If you know the journalist, go back into the writer’s history to see what they covered. Journalist beats can change over time. Some journalists stick to a particular press beat for many years. Investing time in research will provide you with a deeper understanding of their most recent pieces.

This process seems tedious, but the writer will appreciate the time taken out to read their content. Also, once you know what sparks the interest of the press, you can tailor your press pitches around them. 

Connect with the journalists on Twitter, Linked In, and Facebook. You can attend events, conferences, and trade shows to meet the press - introduce yourself, and establish a good relationship.

A great way to win the attention of journalists is by helping them with your expertise. Through Help a Reporter Out (HARO), brands can build rapport with journalists, strengthen brand reputation, and get earned media coverage by answering journalist queries with relevant expertise.

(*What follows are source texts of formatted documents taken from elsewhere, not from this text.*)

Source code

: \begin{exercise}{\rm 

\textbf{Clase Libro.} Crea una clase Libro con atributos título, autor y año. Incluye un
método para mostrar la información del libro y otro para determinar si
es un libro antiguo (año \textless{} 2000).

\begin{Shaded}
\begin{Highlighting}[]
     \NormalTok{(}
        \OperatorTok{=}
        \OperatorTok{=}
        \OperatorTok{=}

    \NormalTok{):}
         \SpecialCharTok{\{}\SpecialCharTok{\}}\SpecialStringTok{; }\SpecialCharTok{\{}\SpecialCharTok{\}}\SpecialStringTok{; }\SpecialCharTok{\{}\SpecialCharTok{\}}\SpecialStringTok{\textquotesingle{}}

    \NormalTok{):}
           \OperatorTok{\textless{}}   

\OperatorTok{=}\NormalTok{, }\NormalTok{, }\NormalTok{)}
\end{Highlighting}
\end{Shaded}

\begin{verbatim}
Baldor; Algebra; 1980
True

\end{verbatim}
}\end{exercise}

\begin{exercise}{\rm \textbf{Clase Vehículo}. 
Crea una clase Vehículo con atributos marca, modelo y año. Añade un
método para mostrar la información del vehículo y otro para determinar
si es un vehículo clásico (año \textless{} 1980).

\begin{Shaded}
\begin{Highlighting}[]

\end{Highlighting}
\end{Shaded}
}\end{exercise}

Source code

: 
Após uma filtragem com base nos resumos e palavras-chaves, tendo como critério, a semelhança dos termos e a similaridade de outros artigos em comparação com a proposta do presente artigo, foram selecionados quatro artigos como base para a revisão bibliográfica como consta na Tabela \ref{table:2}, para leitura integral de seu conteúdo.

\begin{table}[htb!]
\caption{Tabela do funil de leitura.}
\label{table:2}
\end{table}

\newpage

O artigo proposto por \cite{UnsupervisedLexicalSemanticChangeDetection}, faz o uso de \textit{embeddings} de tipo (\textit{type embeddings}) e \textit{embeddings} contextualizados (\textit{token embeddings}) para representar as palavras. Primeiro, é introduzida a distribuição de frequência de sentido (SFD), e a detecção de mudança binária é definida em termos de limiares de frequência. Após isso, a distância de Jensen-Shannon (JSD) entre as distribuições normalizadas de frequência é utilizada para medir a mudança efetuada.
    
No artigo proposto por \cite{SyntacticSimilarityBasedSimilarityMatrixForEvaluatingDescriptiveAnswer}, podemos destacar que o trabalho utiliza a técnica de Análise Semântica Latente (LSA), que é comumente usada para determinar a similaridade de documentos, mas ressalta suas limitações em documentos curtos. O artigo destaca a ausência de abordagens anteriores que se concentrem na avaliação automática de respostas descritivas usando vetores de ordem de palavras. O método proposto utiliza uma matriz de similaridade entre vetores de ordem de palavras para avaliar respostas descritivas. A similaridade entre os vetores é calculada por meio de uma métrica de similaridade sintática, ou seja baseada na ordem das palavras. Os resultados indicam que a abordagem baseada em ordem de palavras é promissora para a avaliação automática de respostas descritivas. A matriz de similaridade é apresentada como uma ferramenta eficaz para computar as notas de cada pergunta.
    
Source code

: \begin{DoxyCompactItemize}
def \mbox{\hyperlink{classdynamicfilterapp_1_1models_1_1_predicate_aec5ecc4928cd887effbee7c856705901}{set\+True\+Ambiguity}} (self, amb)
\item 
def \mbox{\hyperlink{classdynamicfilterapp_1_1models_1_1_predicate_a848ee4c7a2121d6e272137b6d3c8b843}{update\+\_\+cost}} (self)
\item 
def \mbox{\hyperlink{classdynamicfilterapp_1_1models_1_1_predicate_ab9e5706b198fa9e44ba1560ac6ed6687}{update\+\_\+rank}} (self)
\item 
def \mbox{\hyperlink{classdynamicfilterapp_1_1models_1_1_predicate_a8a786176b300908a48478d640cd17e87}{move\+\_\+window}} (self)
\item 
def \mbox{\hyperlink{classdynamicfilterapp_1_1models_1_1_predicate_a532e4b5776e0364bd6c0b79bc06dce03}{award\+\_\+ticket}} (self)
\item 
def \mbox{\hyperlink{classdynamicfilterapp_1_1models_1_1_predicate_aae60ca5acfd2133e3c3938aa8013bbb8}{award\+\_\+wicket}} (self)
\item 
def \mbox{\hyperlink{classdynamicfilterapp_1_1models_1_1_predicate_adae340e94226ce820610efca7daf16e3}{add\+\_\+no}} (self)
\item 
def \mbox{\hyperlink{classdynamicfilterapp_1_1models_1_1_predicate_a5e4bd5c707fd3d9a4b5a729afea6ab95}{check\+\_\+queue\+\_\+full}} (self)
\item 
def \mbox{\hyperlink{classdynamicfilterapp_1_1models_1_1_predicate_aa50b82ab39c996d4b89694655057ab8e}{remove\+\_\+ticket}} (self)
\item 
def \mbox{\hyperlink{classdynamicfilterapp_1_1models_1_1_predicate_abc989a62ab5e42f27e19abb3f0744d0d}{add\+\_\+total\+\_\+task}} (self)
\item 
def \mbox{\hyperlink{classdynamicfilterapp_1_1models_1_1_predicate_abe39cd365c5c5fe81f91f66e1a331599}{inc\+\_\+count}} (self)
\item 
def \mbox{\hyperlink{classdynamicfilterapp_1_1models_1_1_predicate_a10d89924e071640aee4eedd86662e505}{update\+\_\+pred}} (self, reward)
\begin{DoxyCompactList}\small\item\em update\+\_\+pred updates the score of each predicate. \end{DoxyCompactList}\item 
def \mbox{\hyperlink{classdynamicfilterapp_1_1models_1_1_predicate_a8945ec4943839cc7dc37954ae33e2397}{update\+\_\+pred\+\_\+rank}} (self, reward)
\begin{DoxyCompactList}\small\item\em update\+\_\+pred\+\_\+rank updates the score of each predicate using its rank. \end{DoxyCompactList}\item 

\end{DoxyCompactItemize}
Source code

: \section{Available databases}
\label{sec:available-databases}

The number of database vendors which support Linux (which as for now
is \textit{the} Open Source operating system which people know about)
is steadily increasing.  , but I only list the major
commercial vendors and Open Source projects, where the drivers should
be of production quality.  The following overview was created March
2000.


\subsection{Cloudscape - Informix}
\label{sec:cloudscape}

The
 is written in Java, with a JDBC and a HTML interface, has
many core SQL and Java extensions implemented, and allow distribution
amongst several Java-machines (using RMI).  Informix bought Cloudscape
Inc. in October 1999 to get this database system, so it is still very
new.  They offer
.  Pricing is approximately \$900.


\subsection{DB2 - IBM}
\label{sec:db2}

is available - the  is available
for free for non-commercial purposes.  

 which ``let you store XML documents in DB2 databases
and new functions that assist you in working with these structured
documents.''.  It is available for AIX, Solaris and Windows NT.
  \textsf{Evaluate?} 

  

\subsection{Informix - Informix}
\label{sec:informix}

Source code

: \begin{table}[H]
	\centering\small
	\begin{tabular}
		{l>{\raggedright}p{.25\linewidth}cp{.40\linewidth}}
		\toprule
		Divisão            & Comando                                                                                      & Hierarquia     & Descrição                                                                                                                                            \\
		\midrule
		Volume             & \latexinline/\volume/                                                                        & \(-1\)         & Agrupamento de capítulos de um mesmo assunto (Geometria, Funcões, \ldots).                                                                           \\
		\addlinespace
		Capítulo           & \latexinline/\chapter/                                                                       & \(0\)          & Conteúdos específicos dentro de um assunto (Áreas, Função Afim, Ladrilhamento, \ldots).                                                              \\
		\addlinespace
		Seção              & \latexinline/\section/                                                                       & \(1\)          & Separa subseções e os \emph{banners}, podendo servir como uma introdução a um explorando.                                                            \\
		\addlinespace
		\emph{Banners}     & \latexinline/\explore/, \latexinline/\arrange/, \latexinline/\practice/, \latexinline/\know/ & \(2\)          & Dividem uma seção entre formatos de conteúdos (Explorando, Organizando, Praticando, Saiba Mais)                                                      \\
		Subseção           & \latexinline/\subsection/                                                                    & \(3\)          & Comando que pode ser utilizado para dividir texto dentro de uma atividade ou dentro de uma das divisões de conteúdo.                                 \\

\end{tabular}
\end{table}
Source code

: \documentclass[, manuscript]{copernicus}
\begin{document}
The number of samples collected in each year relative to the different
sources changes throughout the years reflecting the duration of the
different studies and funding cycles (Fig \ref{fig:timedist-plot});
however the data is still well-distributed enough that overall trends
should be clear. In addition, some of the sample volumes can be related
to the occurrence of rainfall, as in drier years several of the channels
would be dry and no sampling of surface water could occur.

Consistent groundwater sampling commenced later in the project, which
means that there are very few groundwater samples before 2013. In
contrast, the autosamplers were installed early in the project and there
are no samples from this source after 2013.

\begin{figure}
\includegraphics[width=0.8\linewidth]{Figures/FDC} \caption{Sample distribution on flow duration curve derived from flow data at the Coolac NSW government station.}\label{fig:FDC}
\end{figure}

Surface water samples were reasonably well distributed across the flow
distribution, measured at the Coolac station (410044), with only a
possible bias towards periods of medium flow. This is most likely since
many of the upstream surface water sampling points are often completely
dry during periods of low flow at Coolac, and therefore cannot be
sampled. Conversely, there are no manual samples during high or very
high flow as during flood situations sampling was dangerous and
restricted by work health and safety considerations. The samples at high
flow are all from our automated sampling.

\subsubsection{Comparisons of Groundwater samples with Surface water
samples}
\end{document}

Don'ts of Public Relations

Don’t Be A Creep

Don’t stalk media professionals. Don’t bombard them with messages. If you’ve already sent them an email, wait a few days until you follow up.

Nicole Fallon, the managing editor of Business News Daily, says "calling us within hours of sending the first pitch or emailing us several times a day is doing you any favors.

Media professionals are notoriously busy as they are overburdened with assignments to write on short deadlines. If they find your pitch interesting enough, they will reach out to you. So, be patient.

Before following up with the media professional, check which mode of communication they prefer - email or calls. Always contact the journalists through their professional channels.

Don’t Lie

Don’t lie about your brand. Remember relationships are built on trust, including PR relationships. 

When you impersonate or position yourself as someone you are not, you will lose credibility and gain a bad reputation.

A lie will position your startup in the bad books of the press. It can cost you irreparable damage.

“A businessman who walks a tight line between what is ethical and what is expedient should remember that a corporate reputation takes years to create, but one erroneous step can ruin it.” - Edson Spencer, the former chairman of Honeywell Inc.

Don’t Send Blanket Emails

Generic, automated, and impersonal emails will end up in the spam or trash folders. The last thing that any reporter wants in their inbox is a mass-generated email.

Email blasts may be quick and easy to generate but fail to impress. A journalist receives hundreds of pitches every day to stand out and be well received. Your email should have a personal touch.

Personalized emails increase CTR by 14 percent on average, conversions by 10%, and transaction rates by six times.

To summarize, PR, if done right, can shape perceptions, raise a brand’s profile, and prevent potentially damaging issues from impacting businesses. However, not every startup is equipped to handle PR effectively. Many small businesses make PR blunders that wreak havoc on their PR endeavors. There are some rules which brands need to follow to achieve their PR goals. The above list comes in handy for startups to make their PR a success.